The MD of SizweNtsalubaGobodo says ‘a certain race group’ has got away with a slap on the wrist for corruption disguised as collusion
At the International Fraud Awareness Week Seminar in Durban on Wednesday‚ SizweNtsalubaGobodo MD Peter Goss threw down the gauntlet to businesses, saying they know how fraud and corruption started as they were the ones who sat in boardrooms making big decisions.
The seminar was hosted by eThekwini Municipality and organised by the Association of Certified Fraud Examiners (ACFE).
“We are leaders as business but not doers … business is noisy by being absent on corruption. They contribute nothing to fight fraud and corruption. I challenge a change in mindset of management and that starts with the business owner‚” Goss said.
He also decried fraud and corruption‚ saying it had a “colour” in the private sector, using the example of the construction and bread cartels‚ which got away with slaps on the wrist for their wrongdoing.
“Here I’m talking about a certain race group. There it is disguised as collusion‚ and not corruption. I can go on and on‚” he said.
Fielding questions later Goss said he would not be apologetic for his statement. “I don’t know how to apologise‚” he said.
Goss said what was needed in the private sector was effective and ethical leadership and management that used and implemented the world’s best models to prevent fraud and corruption.

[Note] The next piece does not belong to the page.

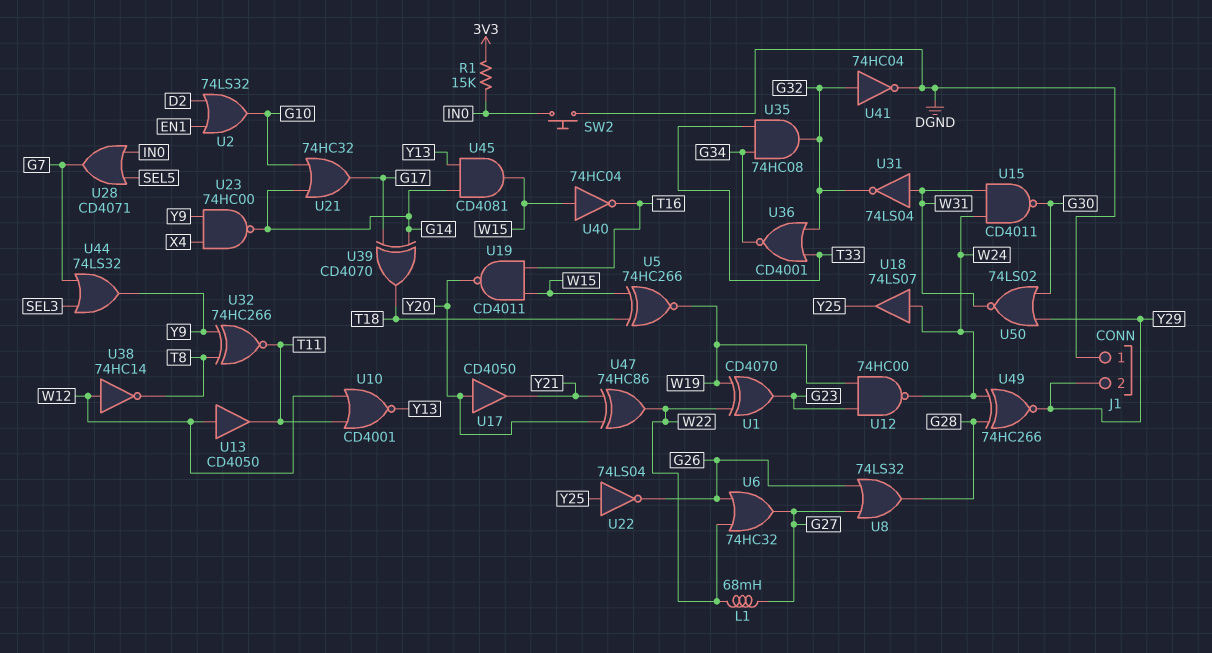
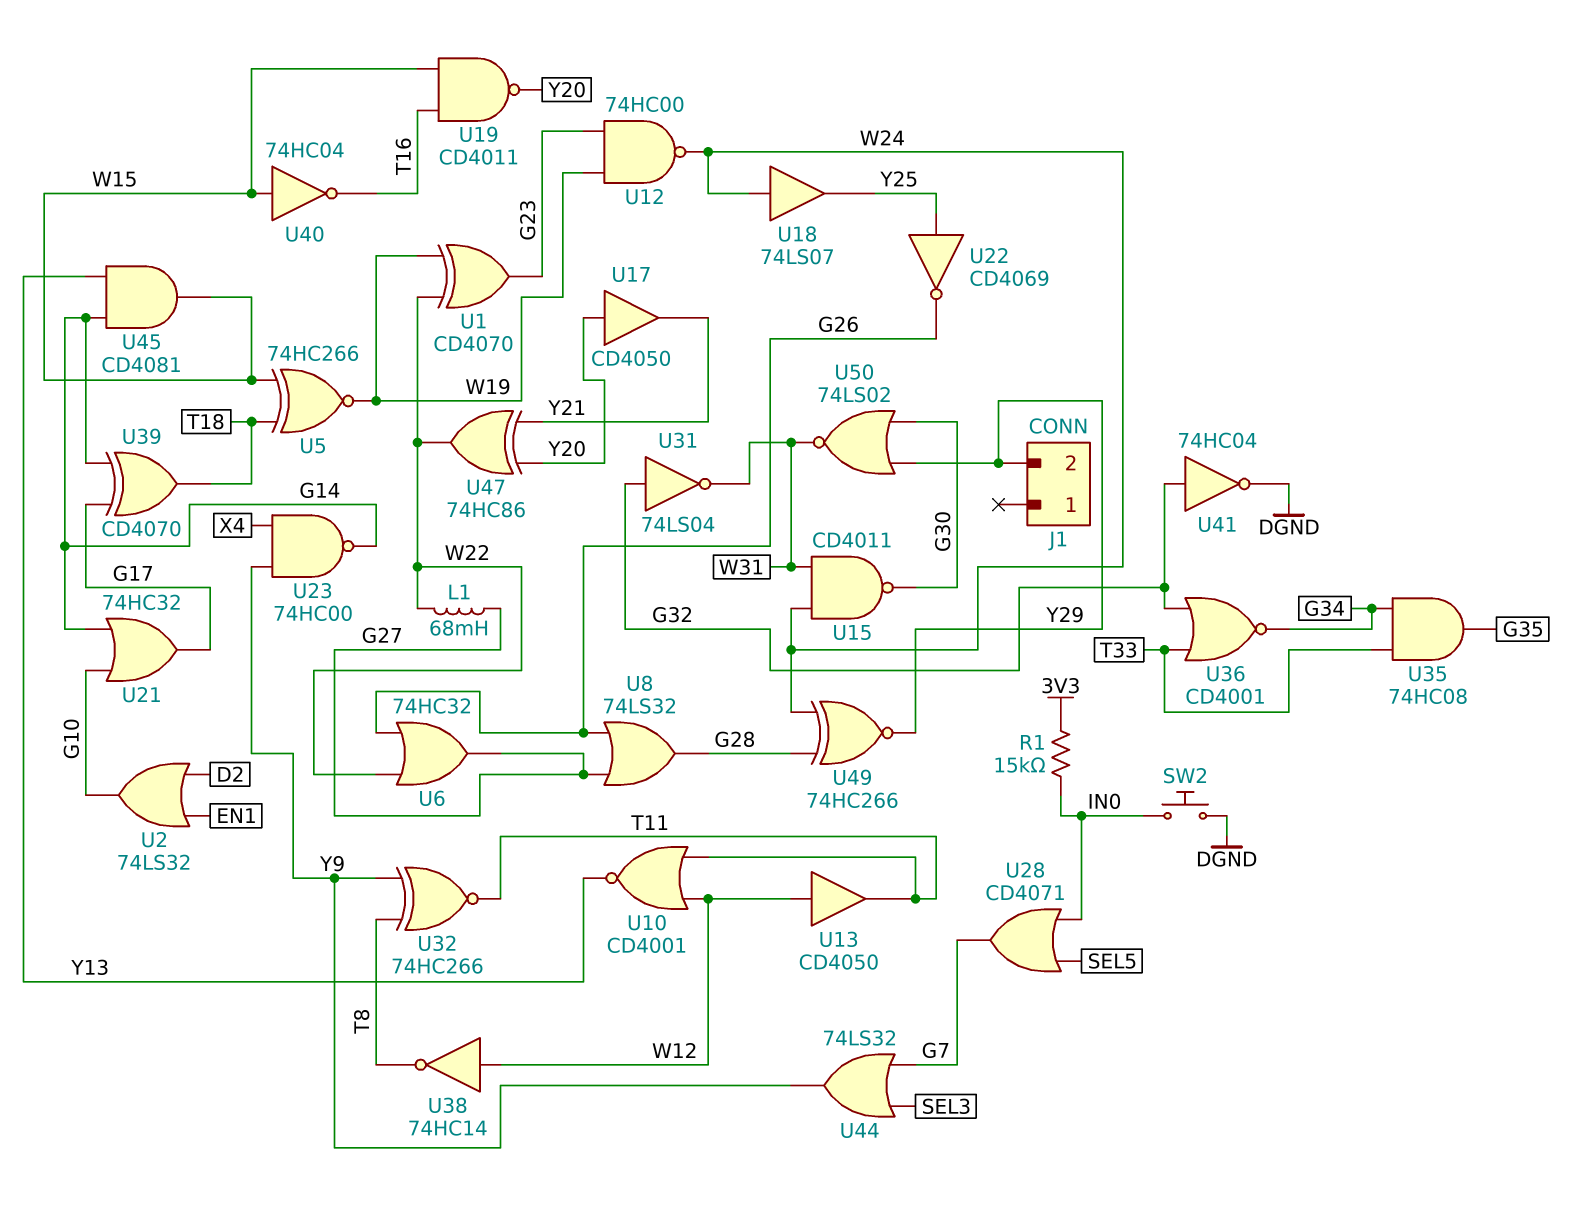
J1 pin 1: DGND -> none
U22: NOT 74LS04 (in Y25, out G26) -> NOT CD4069 (in Y25, out G26)
U31: NOT 74LS04 (in W31, out G32) -> NOT 74LS04 (in G32, out W31)
U35: AND 74HC08 (in G34, in T33, out G32) -> AND 74HC08 (in G34, in T33, out G35)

“You cannot banish corruption without being transparent. The challenge we have is that we do not even know how much fraud and corruption is there‚ yet we choose our own terms‚” he said.
“If CEOs and board chairs are not here, we are scratching the surface and lying to each other and glorifying ourselves because real stealing happens in the boardroom. Sometimes as a manager‚ before signing off something‚ you should stop and ask if there’s no corruption in what you are signing.” ACFE CEO Jaco de Jager agreed that business was vulnerable‚ saying it should come up with measures that prevent and deter fraud and corruption.
“Business should not stop in creating awareness and business should have a hotline to report incidents of fraud‚” he said.
Ethekwini municipality’s head of the City Integrity and Investigations Unit‚ Mbuso Ngcobo‚ admitted that when he first joined the city, corruption was rampant‚ but said that they had been able to turn the tide.
“What’s encouraging is that the city has a clear stance on anticorruption. It’s also encouraging that people are reporting fraud and corruption and we have concluded many investigations. Others have been referred to the South African Police Service‚ some people and businesses have been blacklisted as a result‚” he said.